#### GIVEN RECORDS

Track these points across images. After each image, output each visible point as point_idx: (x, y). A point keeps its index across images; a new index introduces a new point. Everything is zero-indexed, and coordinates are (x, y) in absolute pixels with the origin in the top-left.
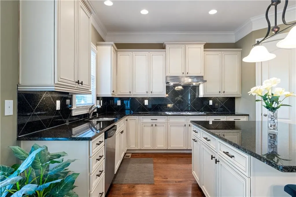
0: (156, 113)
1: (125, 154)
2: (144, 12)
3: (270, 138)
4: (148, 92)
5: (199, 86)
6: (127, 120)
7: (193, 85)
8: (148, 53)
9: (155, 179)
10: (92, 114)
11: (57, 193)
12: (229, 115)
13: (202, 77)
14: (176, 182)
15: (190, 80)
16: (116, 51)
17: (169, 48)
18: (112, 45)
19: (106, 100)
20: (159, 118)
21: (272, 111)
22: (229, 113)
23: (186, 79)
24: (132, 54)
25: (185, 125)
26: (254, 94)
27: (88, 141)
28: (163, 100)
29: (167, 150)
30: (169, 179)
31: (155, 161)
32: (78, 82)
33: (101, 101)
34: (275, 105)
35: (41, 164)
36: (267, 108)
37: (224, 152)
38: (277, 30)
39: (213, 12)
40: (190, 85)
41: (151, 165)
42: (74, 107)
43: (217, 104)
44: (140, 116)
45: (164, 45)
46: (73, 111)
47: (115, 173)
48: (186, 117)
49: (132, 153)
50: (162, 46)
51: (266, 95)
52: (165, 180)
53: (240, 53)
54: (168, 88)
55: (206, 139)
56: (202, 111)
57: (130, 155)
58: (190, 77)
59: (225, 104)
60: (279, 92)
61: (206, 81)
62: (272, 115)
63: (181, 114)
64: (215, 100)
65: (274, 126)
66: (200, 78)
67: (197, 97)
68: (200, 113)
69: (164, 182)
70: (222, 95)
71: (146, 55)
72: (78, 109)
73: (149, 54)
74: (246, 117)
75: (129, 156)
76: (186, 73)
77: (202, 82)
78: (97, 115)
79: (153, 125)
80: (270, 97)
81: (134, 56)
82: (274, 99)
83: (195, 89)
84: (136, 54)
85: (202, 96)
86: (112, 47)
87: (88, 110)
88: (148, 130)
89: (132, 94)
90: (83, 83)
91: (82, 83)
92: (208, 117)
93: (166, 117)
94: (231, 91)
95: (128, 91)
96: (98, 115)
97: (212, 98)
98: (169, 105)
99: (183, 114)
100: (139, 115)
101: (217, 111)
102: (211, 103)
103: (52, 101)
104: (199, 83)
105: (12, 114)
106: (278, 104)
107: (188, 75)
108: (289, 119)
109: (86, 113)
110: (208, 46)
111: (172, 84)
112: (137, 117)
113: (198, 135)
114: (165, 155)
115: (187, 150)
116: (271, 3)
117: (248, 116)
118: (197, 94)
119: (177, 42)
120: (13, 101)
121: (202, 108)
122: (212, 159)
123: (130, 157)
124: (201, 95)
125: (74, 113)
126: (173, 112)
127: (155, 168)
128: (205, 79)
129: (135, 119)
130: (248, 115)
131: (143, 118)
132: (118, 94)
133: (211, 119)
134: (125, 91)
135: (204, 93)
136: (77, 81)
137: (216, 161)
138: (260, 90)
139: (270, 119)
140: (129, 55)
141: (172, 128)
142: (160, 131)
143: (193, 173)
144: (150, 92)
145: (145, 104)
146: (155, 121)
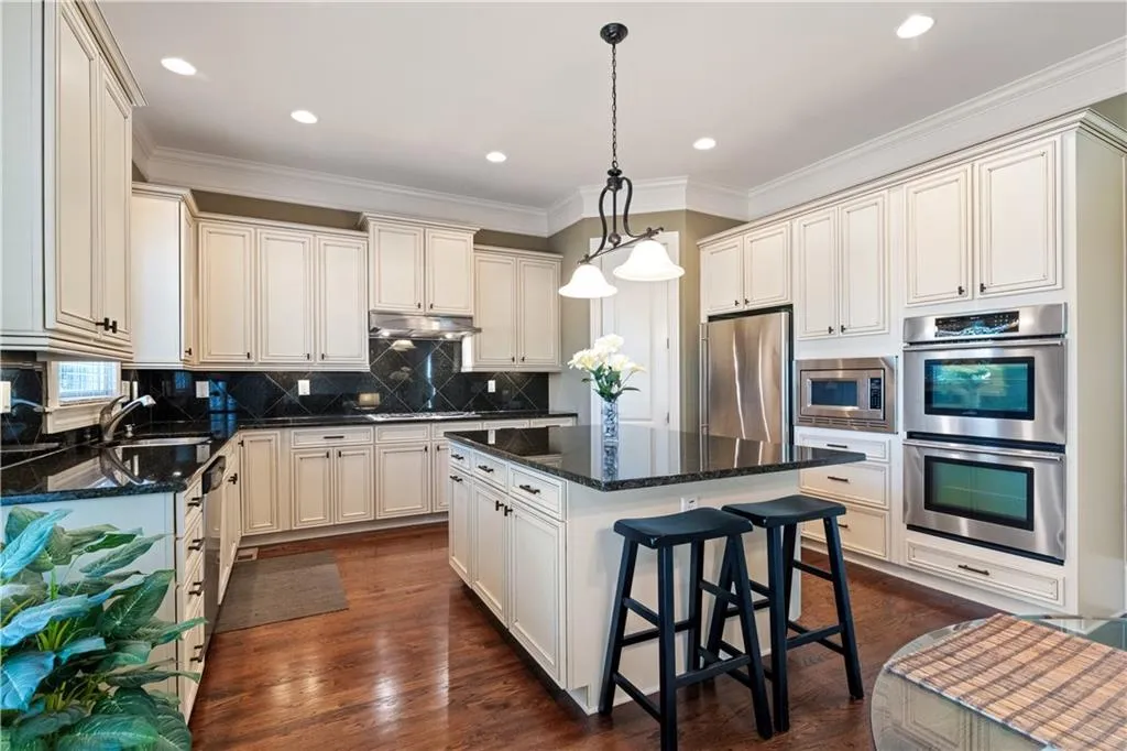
0: (339, 419)
1: (238, 549)
2: (304, 117)
3: (605, 455)
4: (312, 354)
5: (461, 343)
6: (242, 443)
7: (444, 337)
8: (311, 236)
9: (348, 597)
10: (111, 429)
11: (118, 623)
12: (535, 417)
13: (471, 318)
14: (408, 593)
15: (435, 326)
16: (193, 216)
17: (376, 231)
18: (184, 199)
19: (150, 379)
20: (347, 432)
21: (610, 401)
22: (533, 413)
23: (424, 321)
24: (256, 234)
25: (426, 449)
26: (579, 366)
27: (171, 496)
28: (360, 379)
29: (375, 522)
30: (387, 592)
31: (340, 556)
32: (105, 324)
33: (135, 384)
34: (615, 390)
35: (50, 558)
36: (602, 394)
37: (521, 487)
38: (616, 240)
39: (496, 157)
40: (438, 337)
41: (331, 568)
42: (53, 405)
43: (506, 392)
44: (287, 430)
45: (361, 218)
46: (49, 417)
47: (220, 602)
48: (428, 425)
49: (260, 547)
50: (353, 222)
51: (600, 369)
52: (379, 594)
53: (557, 265)
54: (375, 345)
55: (484, 468)
56: (470, 411)
57: (254, 552)
58: (436, 316)
59: (525, 390)
60: (620, 363)
61: (479, 330)
62: (609, 407)
63: (415, 418)
64: (500, 378)
65: (613, 429)
66: (464, 322)
67: (455, 370)
68: (466, 415)
69: (377, 598)
70: (519, 368)
71: (303, 243)
72: (66, 410)
73: (314, 240)
74: (570, 419)
75: (251, 556)
76: (428, 305)
77: (470, 333)
78: (126, 432)
79: (331, 455)
80: (606, 373)
81: (264, 240)
82: (614, 378)
83: (453, 348)
84: (269, 236)
85: (470, 370)
86: (183, 206)
87: (98, 415)
88: (314, 470)
89: (257, 360)
90: (118, 328)
91: (114, 327)
92: (486, 423)
93: (371, 428)
94: (539, 357)
95: (242, 353)
96: (133, 432)
97: (494, 373)
98: (366, 398)
99: (420, 418)
100: (284, 427)
101: (508, 408)
102: (492, 386)
104: (462, 334)
106: (619, 386)
107: (432, 311)
108: (650, 420)
109: (91, 423)
110: (484, 238)
111: (385, 333)
112: (278, 432)
113: (465, 464)
114: (367, 537)
115: (432, 515)
116: (606, 185)
117: (575, 418)
118: (456, 365)
119: (401, 217)
121: (470, 402)
122: (497, 509)
123: (255, 558)
124: (468, 365)
125: (53, 426)
126: (389, 413)
127: (343, 573)
128: (476, 325)
129: (269, 438)
130: (575, 415)
131: (296, 434)
132: (201, 360)
133: (492, 427)
134: (228, 352)
135: (476, 361)
136: (103, 321)
137: (507, 511)
138: (590, 359)
139: (606, 417)
140: (243, 236)
141: (391, 459)
142: (354, 470)
143: (451, 563)
144: (319, 357)
145: (301, 393)
146: (338, 441)
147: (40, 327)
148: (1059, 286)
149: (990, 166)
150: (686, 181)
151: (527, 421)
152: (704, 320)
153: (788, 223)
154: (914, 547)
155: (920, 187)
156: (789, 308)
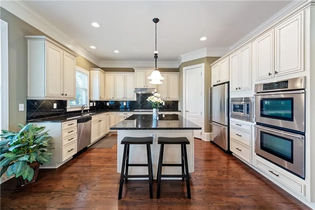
0: (126, 110)
1: (108, 134)
2: (117, 52)
4: (124, 97)
6: (108, 114)
7: (152, 93)
8: (124, 74)
9: (114, 146)
10: (83, 111)
13: (156, 89)
16: (104, 73)
17: (136, 71)
20: (128, 113)
27: (61, 123)
32: (63, 95)
42: (68, 107)
45: (133, 69)
46: (67, 109)
54: (138, 95)
59: (172, 105)
64: (166, 102)
66: (154, 90)
70: (168, 100)
72: (71, 108)
74: (179, 112)
78: (88, 111)
79: (125, 117)
81: (116, 76)
86: (100, 71)
87: (80, 109)
91: (66, 95)
92: (162, 112)
93: (133, 112)
95: (112, 97)
103: (50, 104)
105: (23, 110)
107: (147, 88)
112: (116, 112)
119: (141, 68)
120: (24, 104)
123: (110, 136)
129: (114, 113)
130: (181, 111)
131: (119, 113)
132: (106, 99)
133: (163, 114)
140: (112, 75)
145: (124, 105)
146: (126, 115)
147: (44, 96)
148: (302, 70)
149: (280, 28)
150: (206, 49)
151: (168, 112)
152: (212, 86)
153: (228, 57)
154: (258, 161)
155: (259, 40)
156: (228, 83)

########

WORK REQUEST: Put all of the data above into a JSON list of strings, one string per line, leaving out blank lines and the pictures.

WRITTEN SOLUTION:
[
  "Track these points across images. After each image, output each visible point as point_idx: (x, y). A point keeps its index across images; a new index introduces a new point. Everything is zero-indexed, and coordinates are (x, y) in absolute pixels with the origin in the top-left.",
  "0: (156, 113)",
  "1: (125, 154)",
  "2: (144, 12)",
  "3: (270, 138)",
  "4: (148, 92)",
  "5: (199, 86)",
  "6: (127, 120)",
  "7: (193, 85)",
  "8: (148, 53)",
  "9: (155, 179)",
  "10: (92, 114)",
  "11: (57, 193)",
  "12: (229, 115)",
  "13: (202, 77)",
  "14: (176, 182)",
  "15: (190, 80)",
  "16: (116, 51)",
  "17: (169, 48)",
  "18: (112, 45)",
  "19: (106, 100)",
  "20: (159, 118)",
  "21: (272, 111)",
  "22: (229, 113)",
  "23: (186, 79)",
  "24: (132, 54)",
  "25: (185, 125)",
  "26: (254, 94)",
  "27: (88, 141)",
  "28: (163, 100)",
  "29: (167, 150)",
  "30: (169, 179)",
  "31: (155, 161)",
  "32: (78, 82)",
  "33: (101, 101)",
  "34: (275, 105)",
  "35: (41, 164)",
  "36: (267, 108)",
  "37: (224, 152)",
  "38: (277, 30)",
  "39: (213, 12)",
  "40: (190, 85)",
  "41: (151, 165)",
  "42: (74, 107)",
  "43: (217, 104)",
  "44: (140, 116)",
  "45: (164, 45)",
  "46: (73, 111)",
  "47: (115, 173)",
  "48: (186, 117)",
  "49: (132, 153)",
  "50: (162, 46)",
  "51: (266, 95)",
  "52: (165, 180)",
  "53: (240, 53)",
  "54: (168, 88)",
  "55: (206, 139)",
  "56: (202, 111)",
  "57: (130, 155)",
  "58: (190, 77)",
  "59: (225, 104)",
  "60: (279, 92)",
  "61: (206, 81)",
  "62: (272, 115)",
  "63: (181, 114)",
  "64: (215, 100)",
  "65: (274, 126)",
  "66: (200, 78)",
  "67: (197, 97)",
  "68: (200, 113)",
  "69: (164, 182)",
  "70: (222, 95)",
  "71: (146, 55)",
  "72: (78, 109)",
  "73: (149, 54)",
  "74: (246, 117)",
  "75: (129, 156)",
  "76: (186, 73)",
  "77: (202, 82)",
  "78: (97, 115)",
  "79: (153, 125)",
  "80: (270, 97)",
  "81: (134, 56)",
  "82: (274, 99)",
  "83: (195, 89)",
  "84: (136, 54)",
  "85: (202, 96)",
  "86: (112, 47)",
  "87: (88, 110)",
  "88: (148, 130)",
  "89: (132, 94)",
  "90: (83, 83)",
  "91: (82, 83)",
  "92: (208, 117)",
  "93: (166, 117)",
  "94: (231, 91)",
  "95: (128, 91)",
  "96: (98, 115)",
  "97: (212, 98)",
  "98: (169, 105)",
  "99: (183, 114)",
  "100: (139, 115)",
  "101: (217, 111)",
  "102: (211, 103)",
  "103: (52, 101)",
  "104: (199, 83)",
  "105: (12, 114)",
  "106: (278, 104)",
  "107: (188, 75)",
  "108: (289, 119)",
  "109: (86, 113)",
  "110: (208, 46)",
  "111: (172, 84)",
  "112: (137, 117)",
  "113: (198, 135)",
  "114: (165, 155)",
  "115: (187, 150)",
  "116: (271, 3)",
  "117: (248, 116)",
  "118: (197, 94)",
  "119: (177, 42)",
  "120: (13, 101)",
  "121: (202, 108)",
  "122: (212, 159)",
  "123: (130, 157)",
  "124: (201, 95)",
  "125: (74, 113)",
  "126: (173, 112)",
  "127: (155, 168)",
  "128: (205, 79)",
  "129: (135, 119)",
  "130: (248, 115)",
  "131: (143, 118)",
  "132: (118, 94)",
  "133: (211, 119)",
  "134: (125, 91)",
  "135: (204, 93)",
  "136: (77, 81)",
  "137: (216, 161)",
  "138: (260, 90)",
  "139: (270, 119)",
  "140: (129, 55)",
  "141: (172, 128)",
  "142: (160, 131)",
  "143: (193, 173)",
  "144: (150, 92)",
  "145: (145, 104)",
  "146: (155, 121)",
  "0: (339, 419)",
  "1: (238, 549)",
  "2: (304, 117)",
  "3: (605, 455)",
  "4: (312, 354)",
  "5: (461, 343)",
  "6: (242, 443)",
  "7: (444, 337)",
  "8: (311, 236)",
  "9: (348, 597)",
  "10: (111, 429)",
  "11: (118, 623)",
  "12: (535, 417)",
  "13: (471, 318)",
  "14: (408, 593)",
  "15: (435, 326)",
  "16: (193, 216)",
  "17: (376, 231)",
  "18: (184, 199)",
  "19: (150, 379)",
  "20: (347, 432)",
  "21: (610, 401)",
  "22: (533, 413)",
  "23: (424, 321)",
  "24: (256, 234)",
  "25: (426, 449)",
  "26: (579, 366)",
  "27: (171, 496)",
  "28: (360, 379)",
  "29: (375, 522)",
  "30: (387, 592)",
  "31: (340, 556)",
  "32: (105, 324)",
  "33: (135, 384)",
  "34: (615, 390)",
  "35: (50, 558)",
  "36: (602, 394)",
  "37: (521, 487)",
  "38: (616, 240)",
  "39: (496, 157)",
  "40: (438, 337)",
  "41: (331, 568)",
  "42: (53, 405)",
  "43: (506, 392)",
  "44: (287, 430)",
  "45: (361, 218)",
  "46: (49, 417)",
  "47: (220, 602)",
  "48: (428, 425)",
  "49: (260, 547)",
  "50: (353, 222)",
  "51: (600, 369)",
  "52: (379, 594)",
  "53: (557, 265)",
  "54: (375, 345)",
  "55: (484, 468)",
  "56: (470, 411)",
  "57: (254, 552)",
  "58: (436, 316)",
  "59: (525, 390)",
  "60: (620, 363)",
  "61: (479, 330)",
  "62: (609, 407)",
  "63: (415, 418)",
  "64: (500, 378)",
  "65: (613, 429)",
  "66: (464, 322)",
  "67: (455, 370)",
  "68: (466, 415)",
  "69: (377, 598)",
  "70: (519, 368)",
  "71: (303, 243)",
  "72: (66, 410)",
  "73: (314, 240)",
  "74: (570, 419)",
  "75: (251, 556)",
  "76: (428, 305)",
  "77: (470, 333)",
  "78: (126, 432)",
  "79: (331, 455)",
  "80: (606, 373)",
  "81: (264, 240)",
  "82: (614, 378)",
  "83: (453, 348)",
  "84: (269, 236)",
  "85: (470, 370)",
  "86: (183, 206)",
  "87: (98, 415)",
  "88: (314, 470)",
  "89: (257, 360)",
  "90: (118, 328)",
  "91: (114, 327)",
  "92: (486, 423)",
  "93: (371, 428)",
  "94: (539, 357)",
  "95: (242, 353)",
  "96: (133, 432)",
  "97: (494, 373)",
  "98: (366, 398)",
  "99: (420, 418)",
  "100: (284, 427)",
  "101: (508, 408)",
  "102: (492, 386)",
  "104: (462, 334)",
  "106: (619, 386)",
  "107: (432, 311)",
  "108: (650, 420)",
  "109: (91, 423)",
  "110: (484, 238)",
  "111: (385, 333)",
  "112: (278, 432)",
  "113: (465, 464)",
  "114: (367, 537)",
  "115: (432, 515)",
  "116: (606, 185)",
  "117: (575, 418)",
  "118: (456, 365)",
  "119: (401, 217)",
  "121: (470, 402)",
  "122: (497, 509)",
  "123: (255, 558)",
  "124: (468, 365)",
  "125: (53, 426)",
  "126: (389, 413)",
  "127: (343, 573)",
  "128: (476, 325)",
  "129: (269, 438)",
  "130: (575, 415)",
  "131: (296, 434)",
  "132: (201, 360)",
  "133: (492, 427)",
  "134: (228, 352)",
  "135: (476, 361)",
  "136: (103, 321)",
  "137: (507, 511)",
  "138: (590, 359)",
  "139: (606, 417)",
  "140: (243, 236)",
  "141: (391, 459)",
  "142: (354, 470)",
  "143: (451, 563)",
  "144: (319, 357)",
  "145: (301, 393)",
  "146: (338, 441)",
  "147: (40, 327)",
  "148: (1059, 286)",
  "149: (990, 166)",
  "150: (686, 181)",
  "151: (527, 421)",
  "152: (704, 320)",
  "153: (788, 223)",
  "154: (914, 547)",
  "155: (920, 187)",
  "156: (789, 308)",
  "0: (126, 110)",
  "1: (108, 134)",
  "2: (117, 52)",
  "4: (124, 97)",
  "6: (108, 114)",
  "7: (152, 93)",
  "8: (124, 74)",
  "9: (114, 146)",
  "10: (83, 111)",
  "13: (156, 89)",
  "16: (104, 73)",
  "17: (136, 71)",
  "20: (128, 113)",
  "27: (61, 123)",
  "32: (63, 95)",
  "42: (68, 107)",
  "45: (133, 69)",
  "46: (67, 109)",
  "54: (138, 95)",
  "59: (172, 105)",
  "64: (166, 102)",
  "66: (154, 90)",
  "70: (168, 100)",
  "72: (71, 108)",
  "74: (179, 112)",
  "78: (88, 111)",
  "79: (125, 117)",
  "81: (116, 76)",
  "86: (100, 71)",
  "87: (80, 109)",
  "91: (66, 95)",
  "92: (162, 112)",
  "93: (133, 112)",
  "95: (112, 97)",
  "103: (50, 104)",
  "105: (23, 110)",
  "107: (147, 88)",
  "112: (116, 112)",
  "119: (141, 68)",
  "120: (24, 104)",
  "123: (110, 136)",
  "129: (114, 113)",
  "130: (181, 111)",
  "131: (119, 113)",
  "132: (106, 99)",
  "133: (163, 114)",
  "140: (112, 75)",
  "145: (124, 105)",
  "146: (126, 115)",
  "147: (44, 96)",
  "148: (302, 70)",
  "149: (280, 28)",
  "150: (206, 49)",
  "151: (168, 112)",
  "152: (212, 86)",
  "153: (228, 57)",
  "154: (258, 161)",
  "155: (259, 40)",
  "156: (228, 83)"
]